Around the galleries
Foot traffic has dropped and the galleries of North and West Melbourne are keen to get people back out on a Saturday afternoon visiting.
Some people can be scared off by the formal nature of galleries, but these are light-hearted places that give the artist a chance to shine.
Neil Shurgold has a studio in artist-run space Rubicon ARI on Queensberry St and he is waxing lyrical about one of the painters on show.
“Vatchi is unrepresented,” he said, “If I was going to pick one artist it would be Vatchi. He’s been doing painting for years. Look at his Instagram.”
Vatche Solakian is showing three paintings at the gallery, and they are worth seeing for their lively composition and irreverent content but he is just one of seven artists exploring the details of their practice in amusing ways.
The gallery scene in the area is known for its diversity and the City of Melbourne is backing it up with pop-up galleries in Errol St and environmental interventions.

» **WHAT YOU WILL DO**
Continue the article about the galleries of North and West Melbourne, starting after its final sentence.

» **DATASET RECORDS**

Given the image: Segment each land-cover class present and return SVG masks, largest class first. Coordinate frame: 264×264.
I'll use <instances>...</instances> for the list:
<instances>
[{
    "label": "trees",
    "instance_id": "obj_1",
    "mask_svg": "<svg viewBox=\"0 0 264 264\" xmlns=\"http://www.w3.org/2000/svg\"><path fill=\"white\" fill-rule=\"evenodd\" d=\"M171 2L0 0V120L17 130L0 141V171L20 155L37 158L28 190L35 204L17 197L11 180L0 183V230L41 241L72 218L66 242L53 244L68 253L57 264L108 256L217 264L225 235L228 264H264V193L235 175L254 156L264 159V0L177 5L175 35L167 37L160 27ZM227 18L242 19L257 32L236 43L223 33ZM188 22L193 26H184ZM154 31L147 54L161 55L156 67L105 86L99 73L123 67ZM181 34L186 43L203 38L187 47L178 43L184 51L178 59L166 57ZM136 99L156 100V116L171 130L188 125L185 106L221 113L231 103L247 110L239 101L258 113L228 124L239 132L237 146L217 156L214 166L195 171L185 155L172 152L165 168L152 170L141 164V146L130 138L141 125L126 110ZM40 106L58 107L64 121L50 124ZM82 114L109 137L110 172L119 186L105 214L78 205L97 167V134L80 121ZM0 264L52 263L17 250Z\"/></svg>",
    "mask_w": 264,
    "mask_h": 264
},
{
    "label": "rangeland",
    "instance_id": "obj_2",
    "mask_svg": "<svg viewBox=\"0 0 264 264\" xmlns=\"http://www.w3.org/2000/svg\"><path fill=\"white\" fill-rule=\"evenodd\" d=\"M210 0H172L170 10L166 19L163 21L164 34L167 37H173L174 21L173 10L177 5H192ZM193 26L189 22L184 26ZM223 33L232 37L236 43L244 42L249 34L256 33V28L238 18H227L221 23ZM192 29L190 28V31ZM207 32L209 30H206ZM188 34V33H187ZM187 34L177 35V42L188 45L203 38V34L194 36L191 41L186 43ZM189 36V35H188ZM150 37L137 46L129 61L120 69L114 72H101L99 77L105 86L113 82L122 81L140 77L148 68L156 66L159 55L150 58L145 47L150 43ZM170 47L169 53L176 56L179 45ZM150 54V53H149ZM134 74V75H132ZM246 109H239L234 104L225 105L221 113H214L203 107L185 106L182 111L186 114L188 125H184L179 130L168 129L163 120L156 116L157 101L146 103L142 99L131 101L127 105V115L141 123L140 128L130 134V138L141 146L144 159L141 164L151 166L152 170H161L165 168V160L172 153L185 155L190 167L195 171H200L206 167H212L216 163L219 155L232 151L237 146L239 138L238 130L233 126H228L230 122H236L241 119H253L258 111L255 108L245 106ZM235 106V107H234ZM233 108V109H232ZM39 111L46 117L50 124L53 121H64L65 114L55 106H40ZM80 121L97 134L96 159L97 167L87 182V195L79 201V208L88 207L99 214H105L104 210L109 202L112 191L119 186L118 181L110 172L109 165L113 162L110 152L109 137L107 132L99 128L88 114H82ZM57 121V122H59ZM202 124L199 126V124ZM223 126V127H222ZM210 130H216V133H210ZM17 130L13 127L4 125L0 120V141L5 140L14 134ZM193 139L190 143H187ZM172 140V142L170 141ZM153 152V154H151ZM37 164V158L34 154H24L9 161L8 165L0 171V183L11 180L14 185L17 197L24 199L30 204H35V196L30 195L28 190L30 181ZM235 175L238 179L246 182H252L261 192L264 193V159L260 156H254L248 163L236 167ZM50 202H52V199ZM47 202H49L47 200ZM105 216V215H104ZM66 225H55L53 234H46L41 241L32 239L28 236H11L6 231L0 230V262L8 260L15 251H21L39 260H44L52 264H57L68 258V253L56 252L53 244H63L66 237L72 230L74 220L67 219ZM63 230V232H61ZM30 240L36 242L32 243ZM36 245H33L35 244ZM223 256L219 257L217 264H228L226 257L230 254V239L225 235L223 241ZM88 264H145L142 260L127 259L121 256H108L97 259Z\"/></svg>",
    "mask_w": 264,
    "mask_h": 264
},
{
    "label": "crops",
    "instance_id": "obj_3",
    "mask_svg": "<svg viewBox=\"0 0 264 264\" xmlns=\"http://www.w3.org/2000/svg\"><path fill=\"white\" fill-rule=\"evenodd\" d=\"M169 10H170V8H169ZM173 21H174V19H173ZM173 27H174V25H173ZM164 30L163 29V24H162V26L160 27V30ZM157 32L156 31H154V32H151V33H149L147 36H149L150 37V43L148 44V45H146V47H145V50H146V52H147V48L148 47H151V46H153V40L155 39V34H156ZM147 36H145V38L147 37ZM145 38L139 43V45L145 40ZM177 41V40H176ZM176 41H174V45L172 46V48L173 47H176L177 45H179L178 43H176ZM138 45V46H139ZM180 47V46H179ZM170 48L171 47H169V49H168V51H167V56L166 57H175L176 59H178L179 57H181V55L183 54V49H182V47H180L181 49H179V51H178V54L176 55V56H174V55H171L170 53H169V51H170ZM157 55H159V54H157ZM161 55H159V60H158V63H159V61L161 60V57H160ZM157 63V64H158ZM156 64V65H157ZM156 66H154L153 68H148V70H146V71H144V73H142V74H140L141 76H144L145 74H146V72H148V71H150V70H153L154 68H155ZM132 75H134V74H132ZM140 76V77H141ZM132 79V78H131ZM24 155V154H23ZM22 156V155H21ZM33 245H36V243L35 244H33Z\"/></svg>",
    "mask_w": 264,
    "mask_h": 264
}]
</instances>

» **ANSWER**
Jessica Row has a great little graphic at Rubicon based on bark she has picked up around the traps. At one stage in its love affair with trees, the City of Melbourne gave them all unique email addresses, 70,000 of them, and they’ve had fan mail that Jessica has selected for her exhibition.
“Dear, Syzginm Lilly Pilly,” writes one admirer. “This is not an inquiry on your wellbeing, in case someone reading this is looking for issues they would need to fix. This is simply a letter to a tree, because I would like someone new to talk to, a stranger, and what better stranger to pick than a tree who lives across the world.”
The writer of this little ode is a teenager from America who hasn’t ever been to Melbourne.
At the time of going to press there were six galleries within walking distance of each other in North and West Melbourne, an arts circuit now rivalling that of Collingwood.
Bronze Tree Archeology by Jessica Row.
Closest to Rubicon ARI is Kings, an artist-run space that has just moved from the CBD to 69 Capel St. It was closed for cleaning when North West City News visited.
Furthest away, down on Adderley St, is West End Arts Space, run by Anna Prifti. She made the news last month by declaring her hand as a restorer of religious icons and a creative artist with poetic reconstructions of the craft.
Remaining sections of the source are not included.